- **Text segment**

+++

# D.I.Y. CBT is working!



## 14448 (Jun 14, 2006)

After being told by my GP I can't get CBT on the NHS, I decided I had to take action and do something to combat my social anxiety disorder, which has been spiralling out of control the last year...I'm 2 days into my own self-devised CBT plan, and it actually seems to be helping!I got info from lots of websites that outline CBT for social phobia and I drew up my own plan from them.Basically, you identify the situations that trigger your anxiety (mine are being in any public place or social situation), then expose yourself to the situations. There are lots of tips to help you cope with the anxiety (like flashcards), but the most important thing is to let yourself FEEL the fear until it diminishes, and keep repeating the exposures for at least 3 hours a day. You have to stop or at least steadily reduce all avoidance behaviours like staying in or running away.Yesterday was hell. For my first exposure session I walked into town alone, something I haven't done without benzos/alcohol for months. I felt like I was going to pass out, but I kept repeating in my head that the symptoms would pass, and, amazingly, after an hour of walking around I felt almost normal! I did it again today, again it was awful at first but got better, and this afternoon I went to the gym, something I haven't done for 2 years! I feel very positive because I seem to have found a way to get my life back.


----------



## 14646 (Aug 23, 2006)

Everything you said is very true. I've been doing CBT for 2 years (I have OCD). For anyone who doesn't have insurance/can't pay, I recommend reading The Anxiety and Phobia Workbook. Everything Sukie said is outlined in there and much more. It's a step by step comprehensive program that approaches exercise, medication, breathing, meditation, nutrition, self-talk, and all things CBT. It is helpful for people with IBS, OCD, Social Anxiety Disorder, etc.


----------



## 23150 (Jun 29, 2005)

Sukie,why wouldn't the NHS cover CBT??







I just took an appointment with my GP hoping to get CBT...I can't afford a long therapy!! That's not fair... Anyway, I'll try what you're saying!!Claire.


----------



## Nick65 (May 29, 2006)

Pat on the Back to you Sukie - It takes a brave man or woman to confront there fears


----------

+++

- **Data excerpt**
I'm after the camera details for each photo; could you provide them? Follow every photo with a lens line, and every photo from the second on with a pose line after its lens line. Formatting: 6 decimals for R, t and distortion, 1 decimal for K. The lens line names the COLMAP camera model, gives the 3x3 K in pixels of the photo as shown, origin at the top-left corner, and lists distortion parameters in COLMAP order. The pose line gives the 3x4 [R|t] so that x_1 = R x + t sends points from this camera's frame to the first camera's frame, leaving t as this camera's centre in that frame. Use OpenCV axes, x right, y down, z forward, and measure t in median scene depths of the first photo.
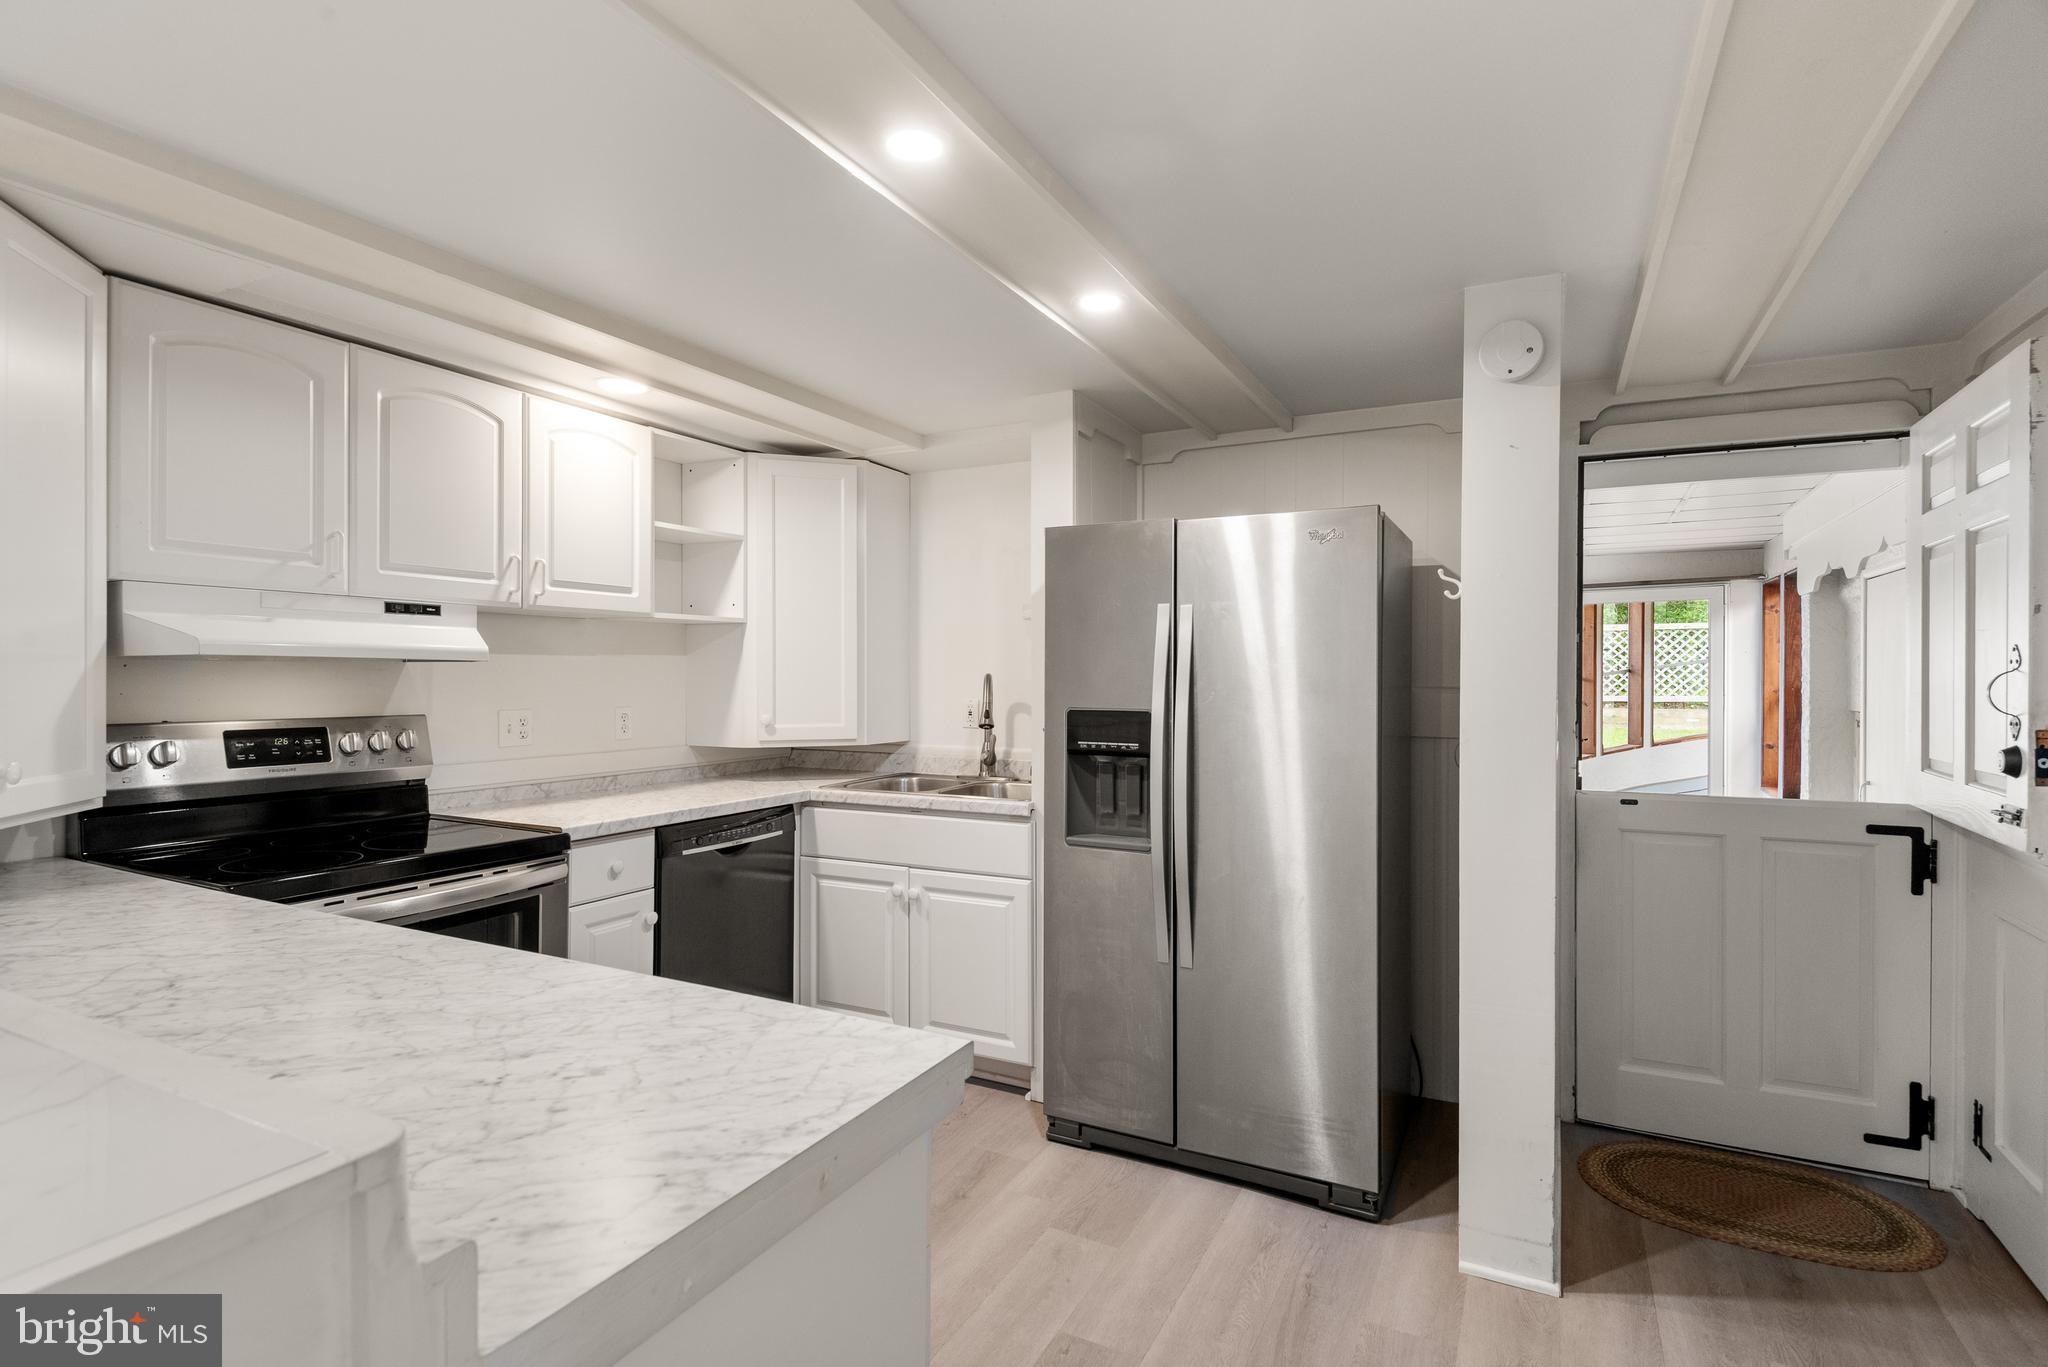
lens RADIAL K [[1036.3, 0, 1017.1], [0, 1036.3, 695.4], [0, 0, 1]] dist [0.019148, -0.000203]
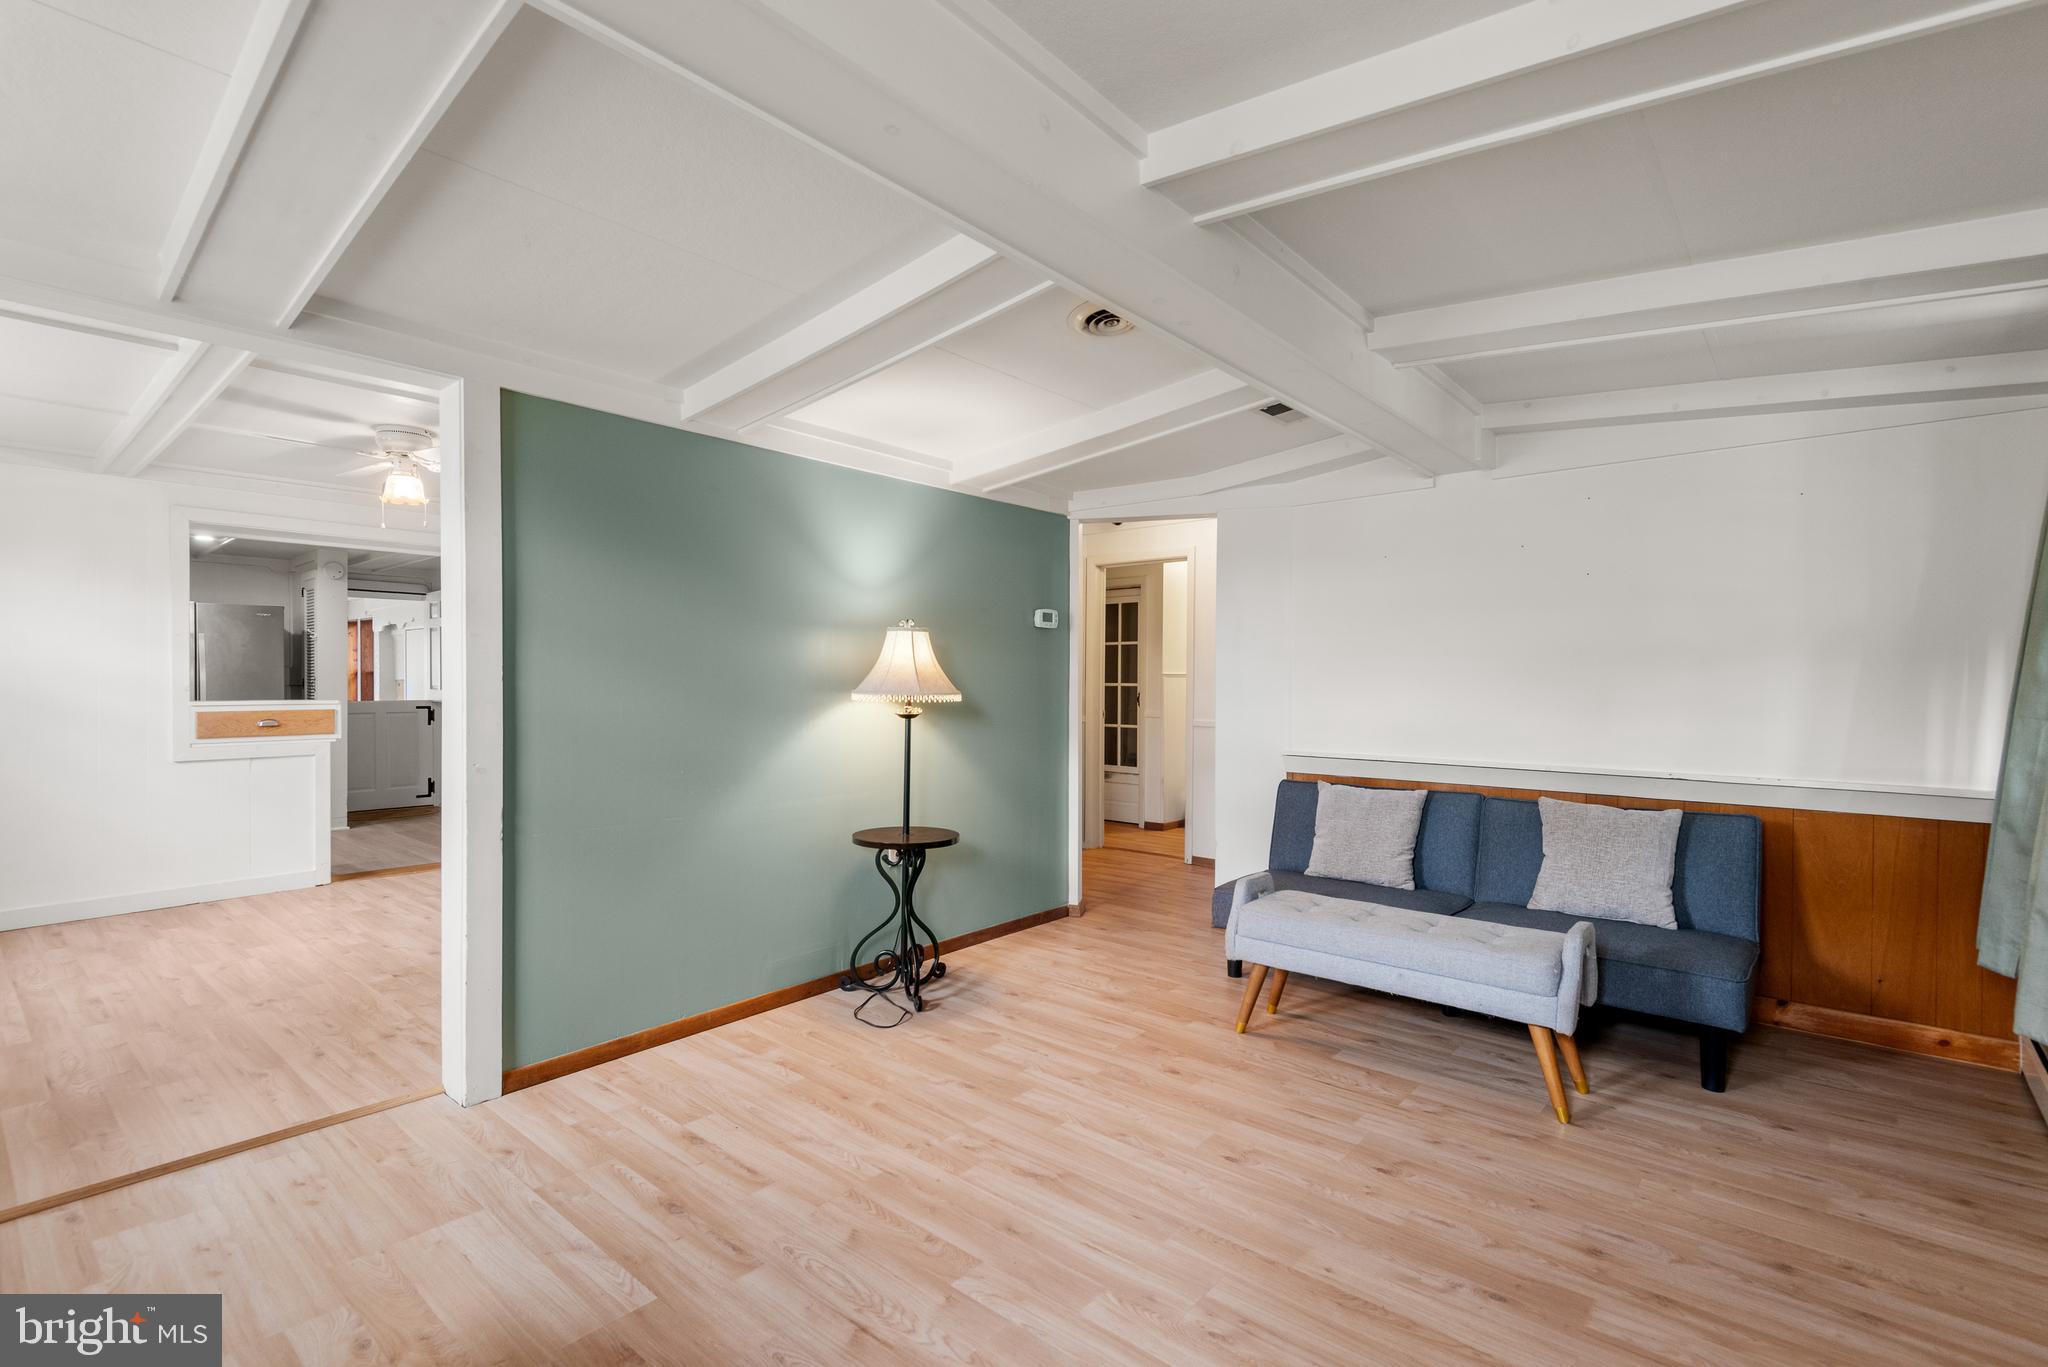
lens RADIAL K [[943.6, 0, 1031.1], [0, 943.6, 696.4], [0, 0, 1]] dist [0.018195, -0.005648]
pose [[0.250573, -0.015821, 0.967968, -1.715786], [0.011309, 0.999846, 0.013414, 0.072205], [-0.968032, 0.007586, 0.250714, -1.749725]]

+++

- **Activities**
(1) Reproduce the part of the forum thread on do-it-yourself CBT that opens with the words containing "## 14646 (Aug" and closes with "Anxiety Disorder, etc.".
(2) According to the second post in the forum thread on do-it-yourself CBT, which areas does the program in The Anxiety and Phobia Workbook approach? List all of them.

- **Task-by-task outputs**
(1)
## 14646 (Aug 23, 2006)

Everything you said is very true. I've been doing CBT for 2 years (I have OCD). For anyone who doesn't have insurance/can't pay, I recommend reading The Anxiety and Phobia Workbook. Everything Sukie said is outlined in there and much more. It's a step by step comprehensive program that approaches exercise, medication, breathing, meditation, nutrition, self-talk, and all things CBT. It is helpful for people with IBS, OCD, Social Anxiety Disorder, etc.

(2)
- exercise
- medication
- breathing
- meditation
- nutrition
- self-talk
- all things CBT